Barium X-ray have largely been replaced by other imaging techniques; however, if a barium test is ordered, it should never precede a “Meckel scan”. This procedure is done to examine the colon to help rule out other possible causes of gastrointestinal bleeding. A small liquid called barium, which coats the inside of the colon so that it appears on X-rays, is injected into the rectum using an enema. The images show narrowed areas, obstructions, and other problems.

Treatment

Children with Meckel diverticulum in the absence of manifestations do not need treatment. Those who have symptoms due to the condition will have surgical intervention... Surgery usually involves removing the diverticulum and repairing the bowel.

Children with severe blood loss should take iron supplements, and blood transfusions may be needed to replace the lost blood.
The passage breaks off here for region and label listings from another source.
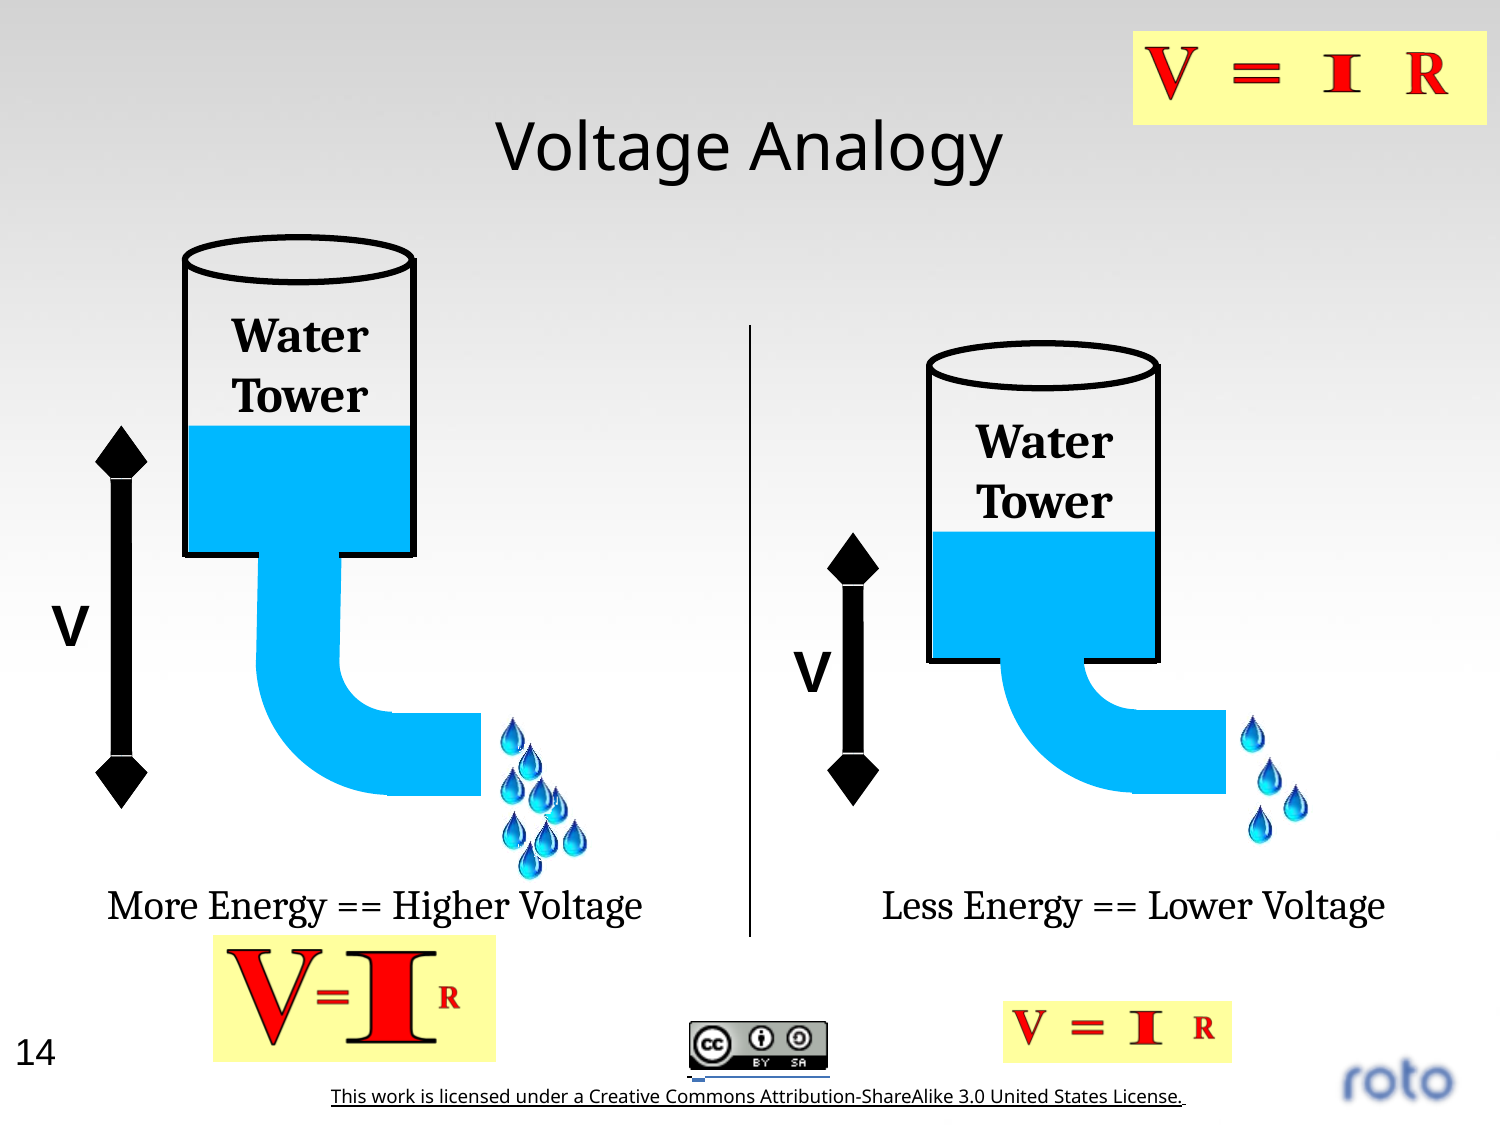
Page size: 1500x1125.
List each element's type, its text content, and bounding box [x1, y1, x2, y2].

text_box Water Tower [932, 400, 1155, 531]
text_box V [10, 581, 132, 667]
picture [0, 0, 1500, 1125]
text_box Water Tower [188, 294, 410, 425]
title Voltage Analogy [112, 49, 1388, 238]
text_box [932, 531, 1155, 658]
text_box Less Energy == Lower Voltage [758, 870, 1500, 935]
text_box V [752, 626, 874, 712]
text_box More Energy == Higher Voltage [0, 870, 749, 935]
text_box [188, 425, 410, 556]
Meckel diverticulum correction surgery usually has a low risk of complications. However, there may be some consequences after the intervention. In particular, scar tissue may develop, leading to intestinal blockage. A blockage in your intestines is life-threatening and requires additional surgery to correct it.

Conclusion

The prognosis for treatment is favorable. Surgical elimination of the diverticulum usually normalizes bowel function, and blood loss stops. Children who have surgery usually recover completely.

Watch the video: Laparoscopic meckels diverticulectomy - Management of Symptomatic Meckels Diverticula (July 2024).